I hate being rushed, in every aspect of life – whether it’s working, eating, or exploring. In times when more and more people become more and more unreliable, addicted to their own vanities locked behind black mirrors, I like to decelerate my life on purpose; not wasting time, but consciously deciding what to spend it on – planning ahead instead of making rushed decisions on short notice, that cost money and reputation at best, at worst even time in addition. I prefer slow food over fast food, a chair over a back seat, rewrites over first drafts, well-laid plans over rushed decisions, quiet time over a constant stream of IM ping sounds. I rather explore two or three locations a day thoroughly than rush through five or six – I live a busy life, still way too fast and busy for my taste… but I’m not on the run!

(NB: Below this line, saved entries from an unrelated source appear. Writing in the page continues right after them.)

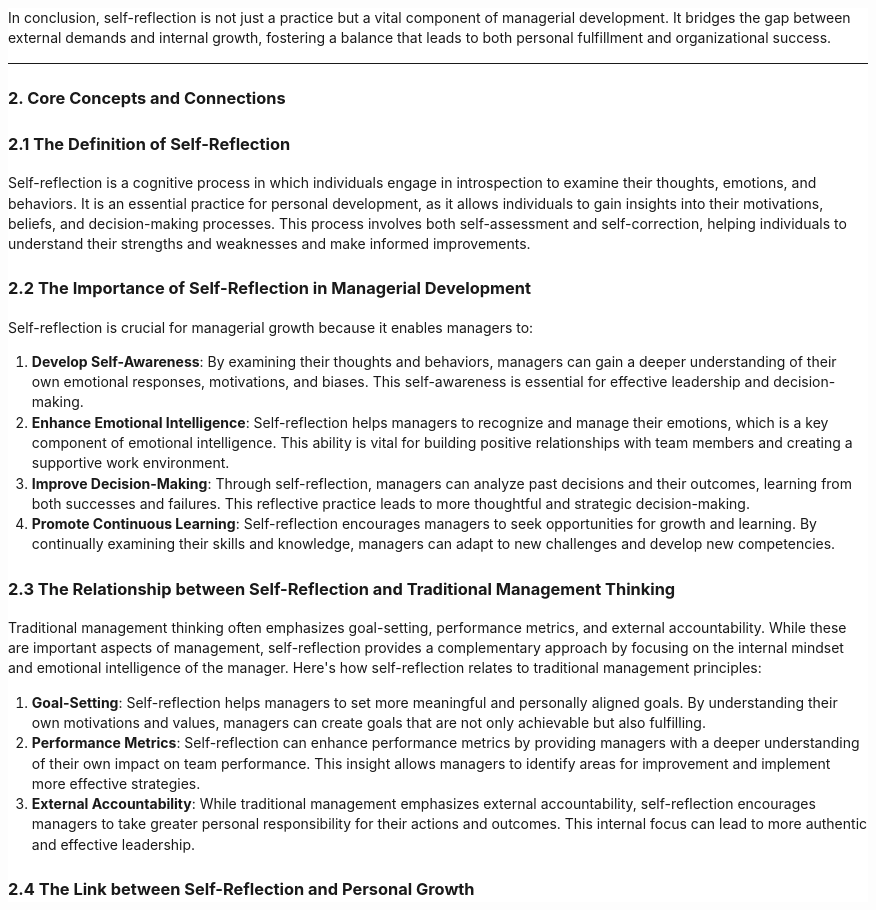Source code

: In conclusion, self-reflection is not just a practice but a vital component of managerial development. It bridges the gap between external demands and internal growth, fostering a balance that leads to both personal fulfillment and organizational success.

-------------------

### 2. Core Concepts and Connections
### 2.1 The Definition of Self-Reflection

Self-reflection is a cognitive process in which individuals engage in introspection to examine their thoughts, emotions, and behaviors. It is an essential practice for personal development, as it allows individuals to gain insights into their motivations, beliefs, and decision-making processes. This process involves both self-assessment and self-correction, helping individuals to understand their strengths and weaknesses and make informed improvements.

### 2.2 The Importance of Self-Reflection in Managerial Development

Self-reflection is crucial for managerial growth because it enables managers to:

1. **Develop Self-Awareness**: By examining their thoughts and behaviors, managers can gain a deeper understanding of their own emotional responses, motivations, and biases. This self-awareness is essential for effective leadership and decision-making.
2. **Enhance Emotional Intelligence**: Self-reflection helps managers to recognize and manage their emotions, which is a key component of emotional intelligence. This ability is vital for building positive relationships with team members and creating a supportive work environment.
3. **Improve Decision-Making**: Through self-reflection, managers can analyze past decisions and their outcomes, learning from both successes and failures. This reflective practice leads to more thoughtful and strategic decision-making.
4. **Promote Continuous Learning**: Self-reflection encourages managers to seek opportunities for growth and learning. By continually examining their skills and knowledge, managers can adapt to new challenges and develop new competencies.

### 2.3 The Relationship between Self-Reflection and Traditional Management Thinking

Traditional management thinking often emphasizes goal-setting, performance metrics, and external accountability. While these are important aspects of management, self-reflection provides a complementary approach by focusing on the internal mindset and emotional intelligence of the manager. Here's how self-reflection relates to traditional management principles:

1. **Goal-Setting**: Self-reflection helps managers to set more meaningful and personally aligned goals. By understanding their own motivations and values, managers can create goals that are not only achievable but also fulfilling.
2. **Performance Metrics**: Self-reflection can enhance performance metrics by providing managers with a deeper understanding of their own impact on team performance. This insight allows managers to identify areas for improvement and implement more effective strategies.
3. **External Accountability**: While traditional management emphasizes external accountability, self-reflection encourages managers to take greater personal responsibility for their actions and outcomes. This internal focus can lead to more authentic and effective leadership.

### 2.4 The Link between Self-Reflection and Personal Growth
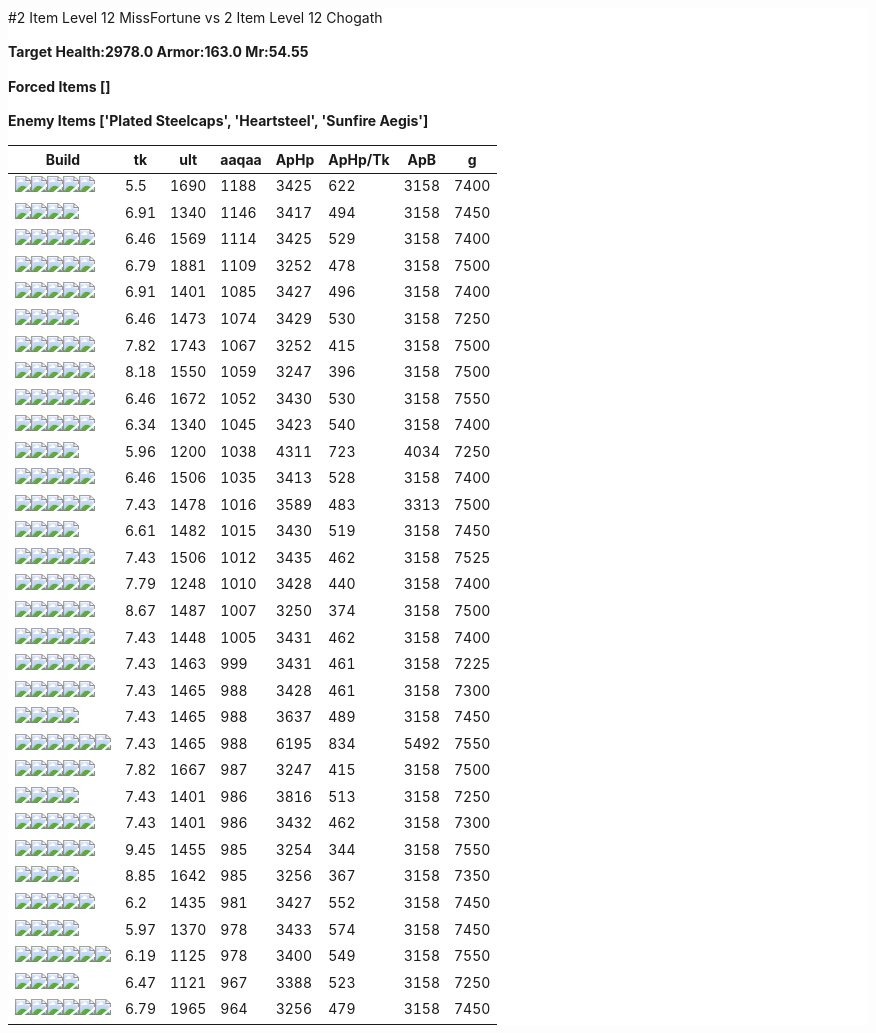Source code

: 

#2 Item Level 12 MissFortune vs 2 Item Level 12 Chogath

**Target Health:2978.0 Armor:163.0 Mr:54.55**


**Forced Items []**


**Enemy Items ['Plated Steelcaps', 'Heartsteel', 'Sunfire Aegis']**




Build | tk | ult | aaqaa |ApHp | ApHp/Tk | ApB | g
-|-|-|-|-|-|-|-
![](/item/3153.png)![](/item/3036.png)![](/item/1001.png)![](/item/1055.png)![](/item/1036.png)|5.5|1690|1188|3425|622|3158|7400
![](/item/3153.png)![](/item/6671.png)![](/item/1001.png)![](/item/1055.png)|6.91|1340|1146|3417|494|3158|7450
![](/item/3153.png)![](/item/3033.png)![](/item/1001.png)![](/item/1055.png)![](/item/1036.png)|6.46|1569|1114|3425|529|3158|7400
![](/item/6671.png)![](/item/3036.png)![](/item/1001.png)![](/item/1055.png)![](/item/1036.png)|6.79|1881|1109|3252|478|3158|7500
![](/item/3153.png)![](/item/3095.png)![](/item/1001.png)![](/item/1055.png)![](/item/1036.png)|6.91|1401|1085|3427|496|3158|7400
![](/item/3153.png)![](/item/6694.png)![](/item/1001.png)![](/item/1055.png)|6.46|1473|1074|3429|530|3158|7250
![](/item/6671.png)![](/item/3033.png)![](/item/1001.png)![](/item/1055.png)![](/item/1036.png)|7.82|1743|1067|3252|415|3158|7500
![](/item/6671.png)![](/item/3095.png)![](/item/1001.png)![](/item/1055.png)![](/item/1036.png)|8.18|1550|1059|3247|396|3158|7500
![](/item/3153.png)![](/item/3142.png)![](/item/1055.png)![](/item/1036.png)![](/item/1036.png)|6.46|1672|1052|3430|530|3158|7550
![](/item/3153.png)![](/item/3087.png)![](/item/1001.png)![](/item/1055.png)![](/item/1036.png)|6.34|1340|1045|3423|540|3158|7400
![](/item/3153.png)![](/item/3091.png)![](/item/1001.png)![](/item/1055.png)|5.96|1200|1038|4311|723|4034|7250
![](/item/3153.png)![](/item/6676.png)![](/item/1001.png)![](/item/1055.png)![](/item/1036.png)|6.46|1506|1035|3413|528|3158|7400
![](/item/3153.png)![](/item/6692.png)![](/item/1001.png)![](/item/1055.png)![](/item/1036.png)|7.43|1478|1016|3589|483|3313|7500
![](/item/3153.png)![](/item/3031.png)![](/item/1001.png)![](/item/1055.png)|6.61|1482|1015|3430|519|3158|7450
![](/item/3153.png)![](/item/6695.png)![](/item/1001.png)![](/item/1055.png)![](/item/1037.png)|7.43|1506|1012|3435|462|3158|7525
![](/item/3153.png)![](/item/3094.png)![](/item/1001.png)![](/item/1055.png)![](/item/1036.png)|7.79|1248|1010|3428|440|3158|7400
![](/item/6671.png)![](/item/3087.png)![](/item/1001.png)![](/item/1055.png)![](/item/1036.png)|8.67|1487|1007|3250|374|3158|7500
![](/item/3153.png)![](/item/6696.png)![](/item/1001.png)![](/item/1055.png)![](/item/1036.png)|7.43|1448|1005|3431|462|3158|7400
![](/item/3153.png)![](/item/3179.png)![](/item/1001.png)![](/item/1055.png)![](/item/1037.png)|7.43|1463|999|3431|461|3158|7225
![](/item/3153.png)![](/item/3004.png)![](/item/1001.png)![](/item/1055.png)![](/item/1036.png)|7.43|1465|988|3428|461|3158|7300
![](/item/3153.png)![](/item/3074.png)![](/item/1001.png)![](/item/1055.png)|7.43|1465|988|3637|489|3158|7450
![](/item/3153.png)![](/item/3156.png)![](/item/1001.png)![](/item/1055.png)![](/item/1036.png)![](/item/1036.png)|7.43|1465|988|6195|834|5492|7550
![](/item/6671.png)![](/item/6676.png)![](/item/1001.png)![](/item/1055.png)![](/item/1036.png)|7.82|1667|987|3247|415|3158|7500
![](/item/3153.png)![](/item/3072.png)![](/item/1001.png)![](/item/1055.png)|7.43|1401|986|3816|513|3158|7250
![](/item/3153.png)![](/item/3508.png)![](/item/1001.png)![](/item/1055.png)![](/item/1036.png)|7.43|1401|986|3432|462|3158|7300
![](/item/6671.png)![](/item/3094.png)![](/item/1055.png)![](/item/1036.png)![](/item/1036.png)|9.45|1455|985|3254|344|3158|7550
![](/item/6671.png)![](/item/6694.png)![](/item/1001.png)![](/item/1055.png)|8.85|1642|985|3256|367|3158|7350
![](/item/3153.png)![](/item/3006.png)![](/item/1055.png)![](/item/1038.png)![](/item/1038.png)|6.2|1435|981|3427|552|3158|7450
![](/item/3153.png)![](/item/6675.png)![](/item/1001.png)![](/item/1055.png)|5.97|1370|978|3433|574|3158|7450
![](/item/3153.png)![](/item/3085.png)![](/item/1001.png)![](/item/1055.png)![](/item/1036.png)![](/item/1036.png)|6.19|1125|978|3400|549|3158|7550
![](/item/3153.png)![](/item/3115.png)![](/item/1001.png)![](/item/1055.png)|6.47|1121|967|3388|523|3158|7250
![](/item/3095.png)![](/item/3036.png)![](/item/1001.png)![](/item/1055.png)![](/item/1036.png)![](/item/1036.png)|6.79|1965|964|3256|479|3158|7450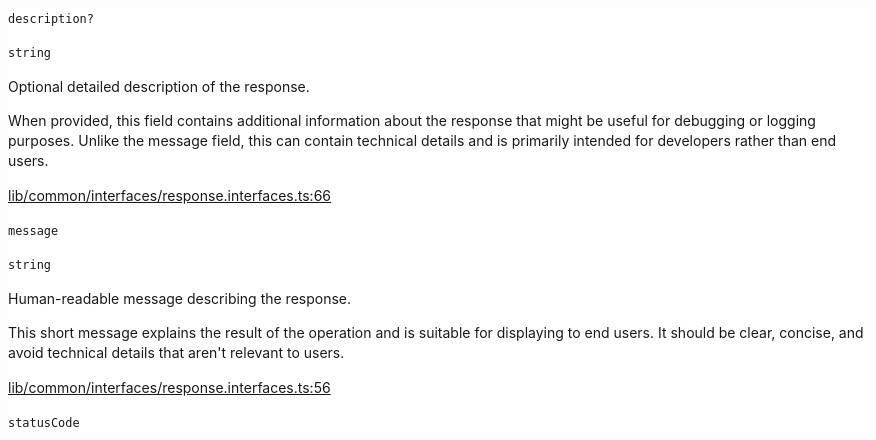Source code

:<a id="description-2"></a> `description?`

</td>
<td>

`string`

</td>
<td>

Optional detailed description of the response.

When provided, this field contains additional information about the response
that might be useful for debugging or logging purposes. Unlike the message field,
this can contain technical details and is primarily intended for developers
rather than end users.

</td>
<td>

[lib/common/interfaces/response.interfaces.ts:66](https://github.com/hichchidev/hichchi/blob/a7f9e765a8abab9a9f82ae7fc8ff5a8870d85d38/libs/nest-connector/src/lib/common/interfaces/response.interfaces.ts#L66)

</td>
</tr>
<tr>
<td>

<a id="message-2"></a> `message`

</td>
<td>

`string`

</td>
<td>

Human-readable message describing the response.

This short message explains the result of the operation and is suitable
for displaying to end users. It should be clear, concise, and avoid
technical details that aren't relevant to users.

</td>
<td>

[lib/common/interfaces/response.interfaces.ts:56](https://github.com/hichchidev/hichchi/blob/a7f9e765a8abab9a9f82ae7fc8ff5a8870d85d38/libs/nest-connector/src/lib/common/interfaces/response.interfaces.ts#L56)

</td>
</tr>
<tr>
<td>

<a id="statuscode-2"></a> `statusCode`

</td>
<td>

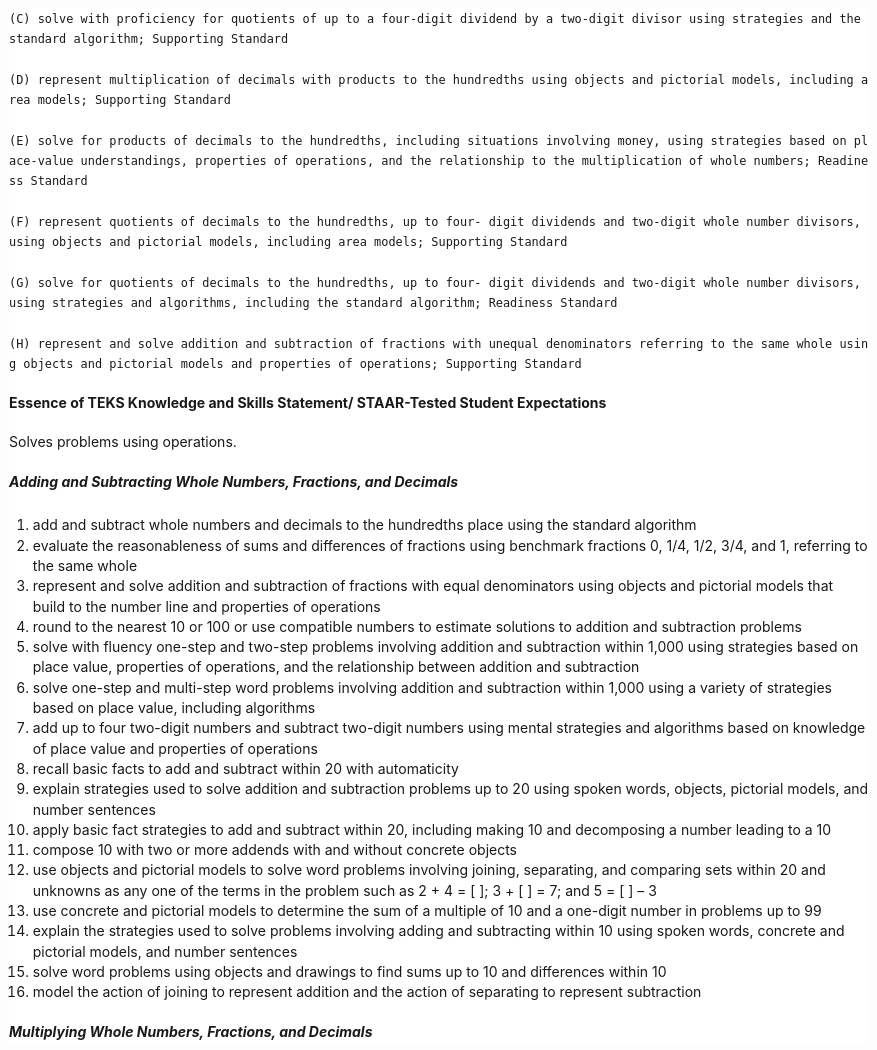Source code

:     (C) solve with proficiency for quotients of up to a four-digit dividend by a two-digit divisor using strategies and the standard algorithm; Supporting Standard

    (D) represent multiplication of decimals with products to the hundredths using objects and pictorial models, including area models; Supporting Standard

    (E) solve for products of decimals to the hundredths, including situations involving money, using strategies based on place-value understandings, properties of operations, and the relationship to the multiplication of whole numbers; Readiness Standard

    (F) represent quotients of decimals to the hundredths, up to four- digit dividends and two-digit whole number divisors, using objects and pictorial models, including area models; Supporting Standard

    (G) solve for quotients of decimals to the hundredths, up to four- digit dividends and two-digit whole number divisors, using strategies and algorithms, including the standard algorithm; Readiness Standard

    (H) represent and solve addition and subtraction of fractions with unequal denominators referring to the same whole using objects and pictorial models and properties of operations; Supporting Standard

#### Essence of TEKS Knowledge and Skills Statement/ STAAR-Tested Student Expectations
Solves problems using operations.

##### Adding and Subtracting Whole Numbers, Fractions, and Decimals
1.  add and subtract whole numbers and decimals to the hundredths place using the standard algorithm
1.  evaluate the reasonableness of sums and differences of fractions using benchmark fractions 0, 1/4, 1/2, 3/4, and 1, referring to the
same whole
1.  represent and solve addition and subtraction of fractions with equal denominators using objects and pictorial models that build to
the number line and properties of operations
1.  round to the nearest 10 or 100 or use compatible numbers to estimate solutions to addition and subtraction problems
1.  solve with fluency one-step and two-step problems involving addition and subtraction within 1,000 using strategies based on place
value, properties of operations, and the relationship between addition and subtraction
1.  solve one-step and multi-step word problems involving addition and subtraction within 1,000 using a variety of strategies based on
place value, including algorithms
1.  add up to four two-digit numbers and subtract two-digit numbers using mental strategies and algorithms based on knowledge of place value and properties of operations
1.  recall basic facts to add and subtract within 20 with automaticity
1.  explain strategies used to solve addition and subtraction problems up to 20 using spoken words, objects, pictorial models, and
number sentences
1.  apply basic fact strategies to add and subtract within 20, including making 10 and decomposing a number leading to a 10
1.  compose 10 with two or more addends with and without concrete objects
1.  use objects and pictorial models to solve word problems involving joining, separating, and comparing sets within 20 and unknowns
as any one of the terms in the problem such as 2 + 4 = [ ]; 3 + [ ] = 7; and 5 = [ ] – 3
1.  use concrete and pictorial models to determine the sum of a multiple of 10 and a one-digit number in problems up to 99
1.  explain the strategies used to solve problems involving adding and subtracting within 10 using spoken words, concrete and pictorial
models, and number sentences
1.  solve word problems using objects and drawings to find sums up to 10 and differences within 10
1.  model the action of joining to represent addition and the action of separating to represent subtraction
#####  Multiplying Whole Numbers, Fractions, and Decimals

Back in 2013 I was on my way to Nagoya and I stopped at a rundown onsen town to explore a couple of places, more or less successfully. Despite being rather small, the village featured some large abandoned hotels. Hotels so rundown that I rather enjoyed the surrounding nature than breathing mold half the day. Back in the onsen town to catch a bus back to civilization I had about 15 minutes to kill, so I made the spontaneous decision to speedrun explore one of those rundown pieces of… decay. Walking inside as far as I could in 10 minutes, taking as many photos as possible freehand on high ISO (the sun was already setting…) – filming the three or four minutes on the way back before heading to the bus stop. For comparison: 10 minutes usually get me two decent shots using a tripod when exploring regularly; sometimes even less.

The result you can see below: A bunch of crappy photos and a rushed video. I probably would have spent those 15 minutes better by visiting an omiyage shop or enjoying a cold beverage while waiting for the bus. In addition to that the exploration was dangerous – because I rushed it, because I was alone. Overall a stupid idea. One I never repeated, because: Strength lies in calmness.